To be done: Render everything from the line containing "Rendered at 1654 by 1241 pixels." down through the line containing "list neu im" as a Markdown table. Use the columns Row and Line, number each row, and leave out blank lines.

Input material:
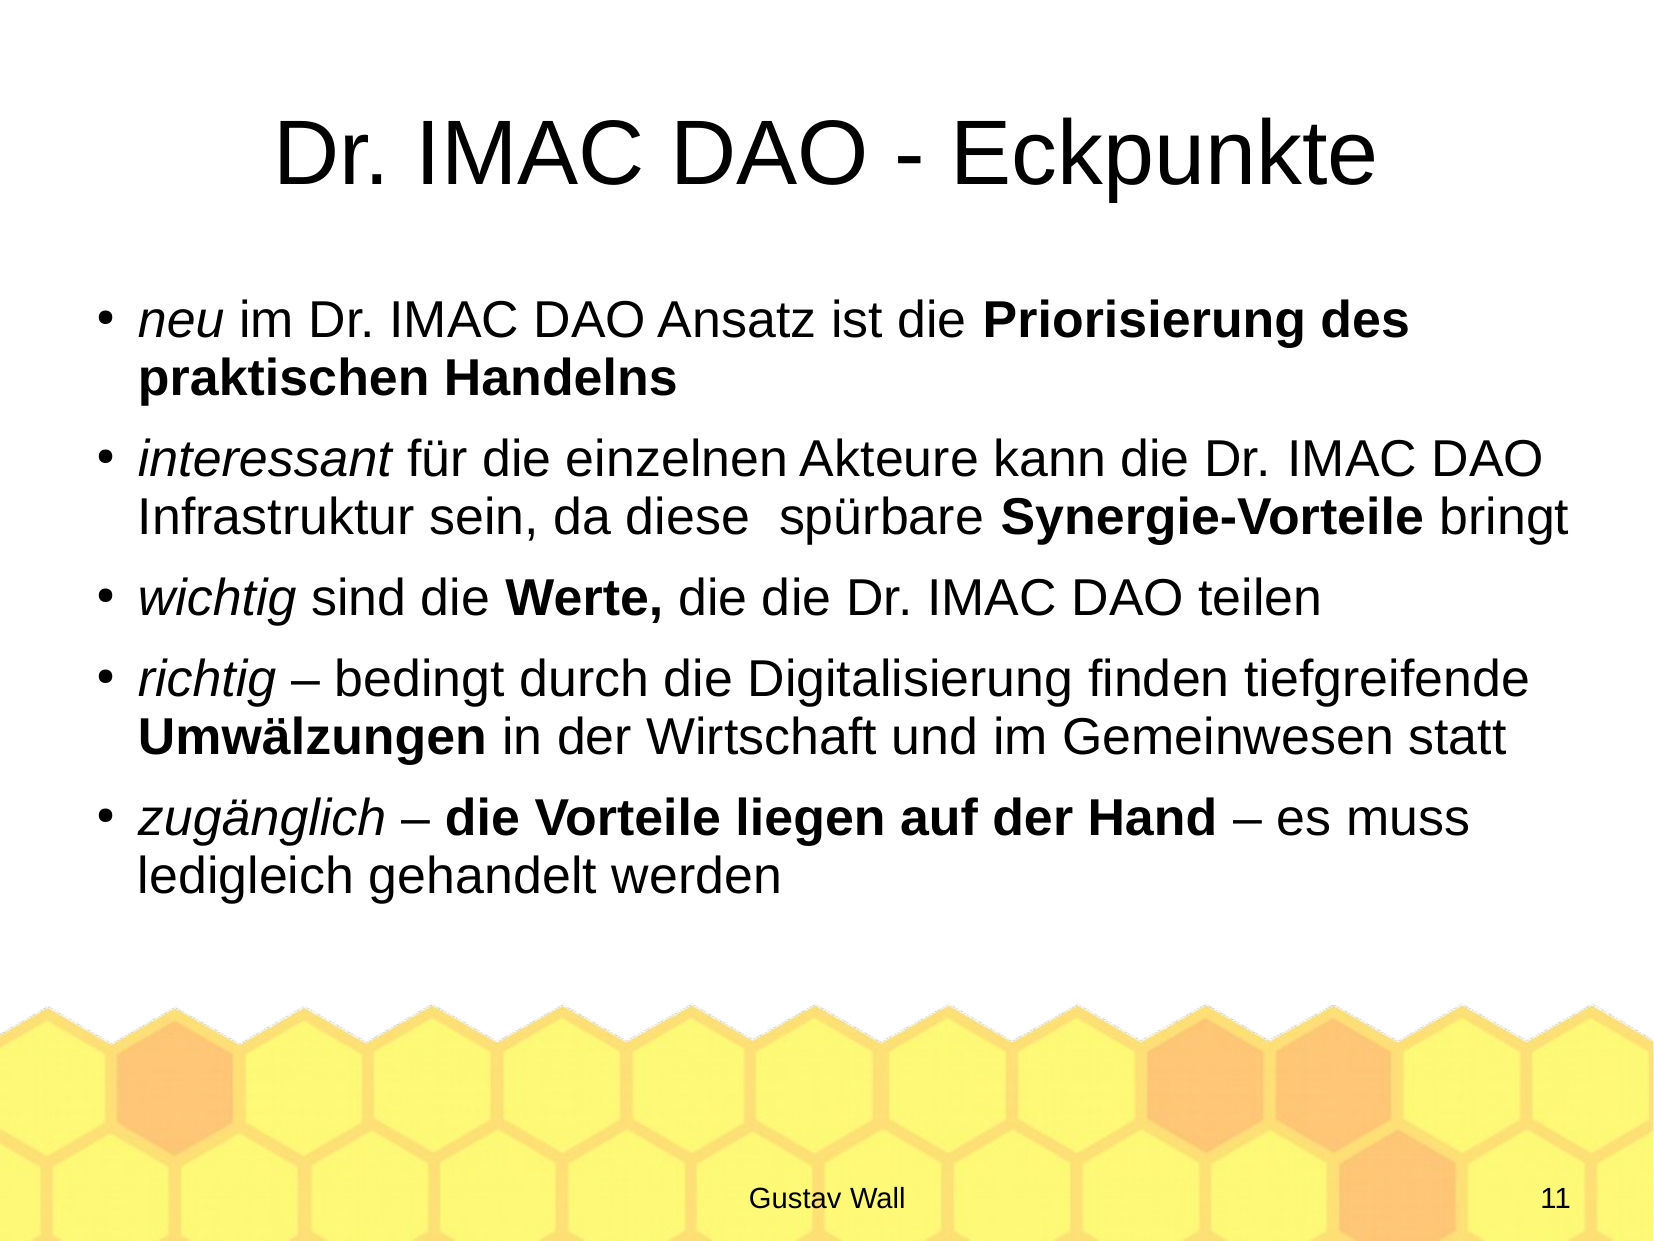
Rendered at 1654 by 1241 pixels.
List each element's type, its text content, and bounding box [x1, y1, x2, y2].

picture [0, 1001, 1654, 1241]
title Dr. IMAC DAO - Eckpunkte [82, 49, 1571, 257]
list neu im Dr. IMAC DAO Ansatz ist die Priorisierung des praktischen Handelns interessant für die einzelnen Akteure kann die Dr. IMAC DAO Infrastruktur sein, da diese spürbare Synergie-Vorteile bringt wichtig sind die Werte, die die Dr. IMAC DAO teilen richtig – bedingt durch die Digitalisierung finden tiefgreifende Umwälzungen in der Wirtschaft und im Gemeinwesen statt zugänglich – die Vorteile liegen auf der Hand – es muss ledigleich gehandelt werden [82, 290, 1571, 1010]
* * *
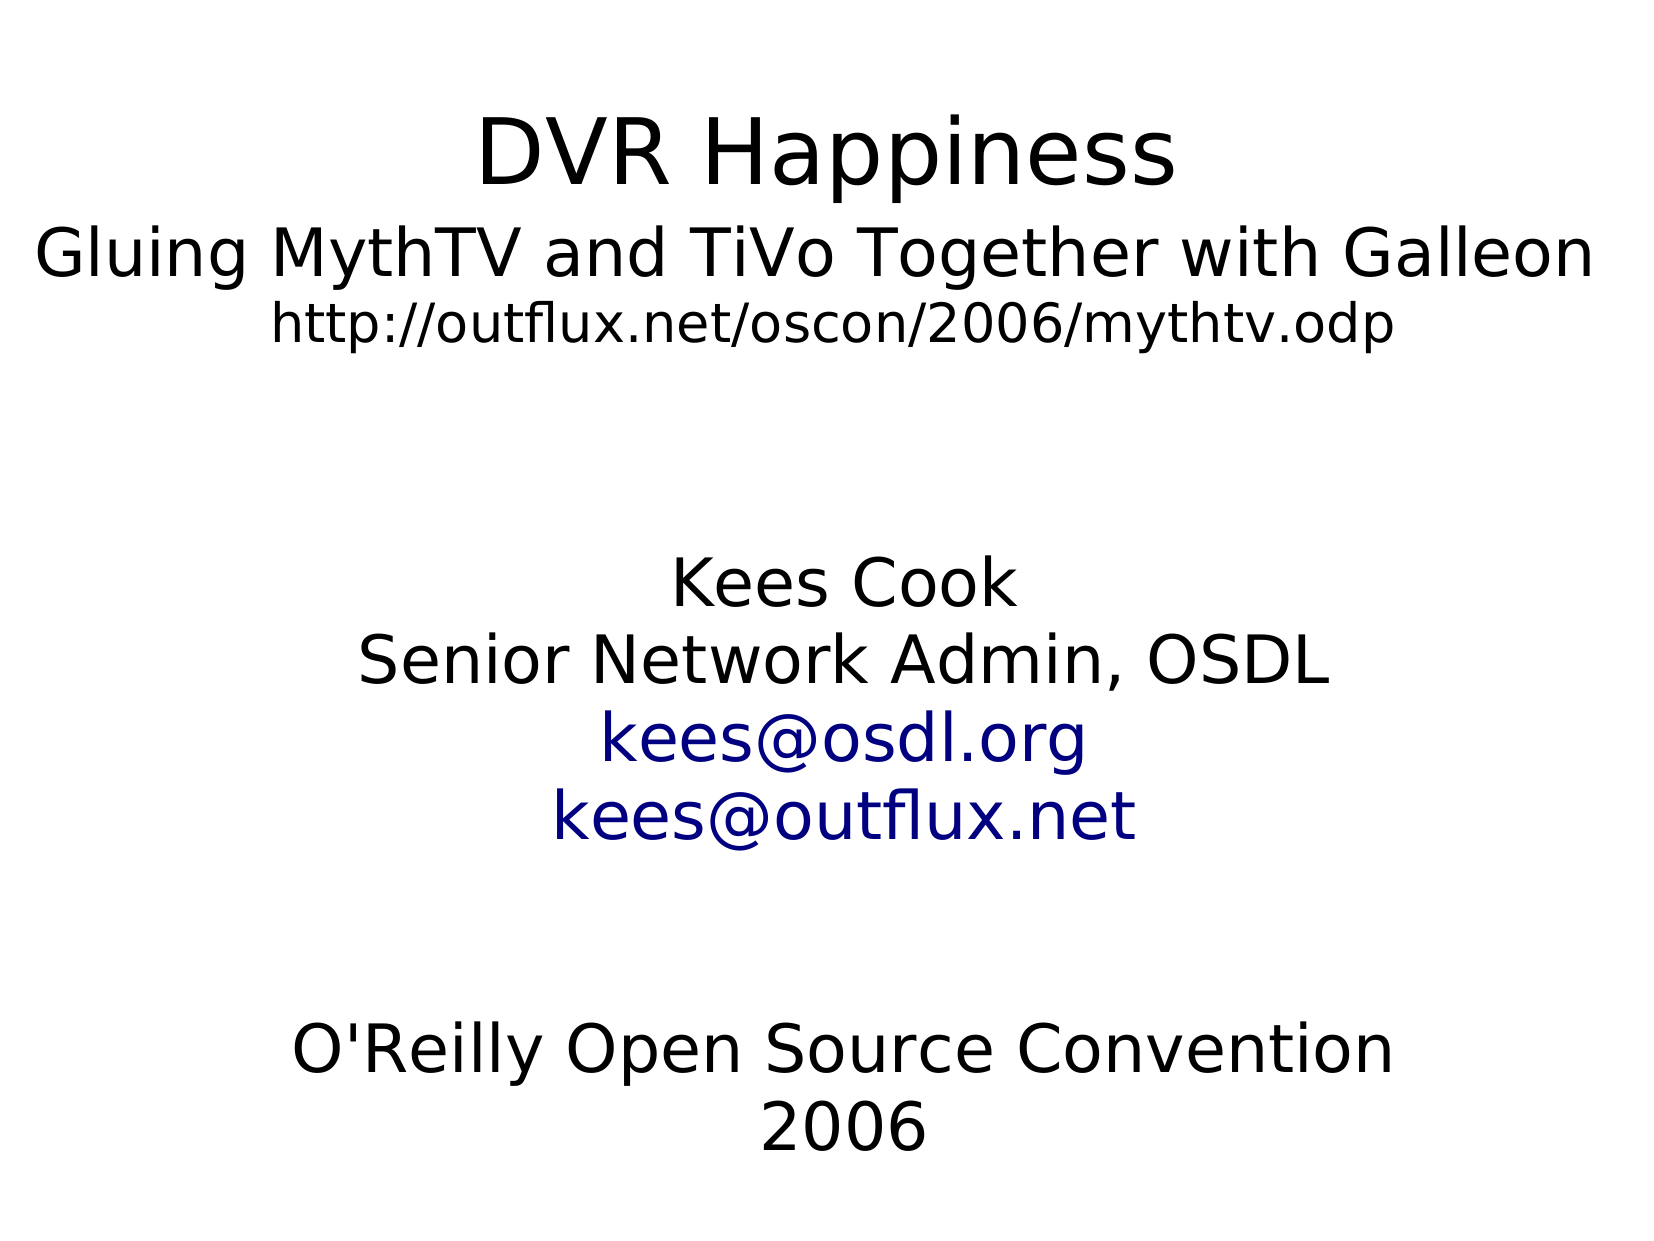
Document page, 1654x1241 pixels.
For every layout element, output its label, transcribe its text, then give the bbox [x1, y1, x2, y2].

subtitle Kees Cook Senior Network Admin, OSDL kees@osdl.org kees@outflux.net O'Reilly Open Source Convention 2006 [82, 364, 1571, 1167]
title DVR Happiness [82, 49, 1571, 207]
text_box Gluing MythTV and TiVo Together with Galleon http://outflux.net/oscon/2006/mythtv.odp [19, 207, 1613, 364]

Output of the task:
| Row | Line |
|---|---|
| 1 | Rendered at 1654 by 1241 pixels. |
| 2 | List each element's type, its text content, and bounding box [x1, y1, x2, y2]. |
| 3 | picture [0, 1001, 1654, 1241] |
| 4 | title Dr. IMAC DAO - Eckpunkte [82, 49, 1571, 257] |
| 5 | list neu im Dr. IMAC DAO Ansatz ist die Priorisierung des praktischen Handelns interessant für die einzelnen Akteure kann die Dr. IMAC DAO Infrastruktur sein, da diese spürbare Synergie-Vorteile bringt wichtig sind die Werte, die die Dr. IMAC DAO teilen richtig – bedingt durch die Digitalisierung finden tiefgreifende Umwälzungen in der Wirtschaft und im Gemeinwesen statt zugänglich – die Vorteile liegen auf der Hand – es muss ledigleich gehandelt werden [82, 290, 1571, 1010] |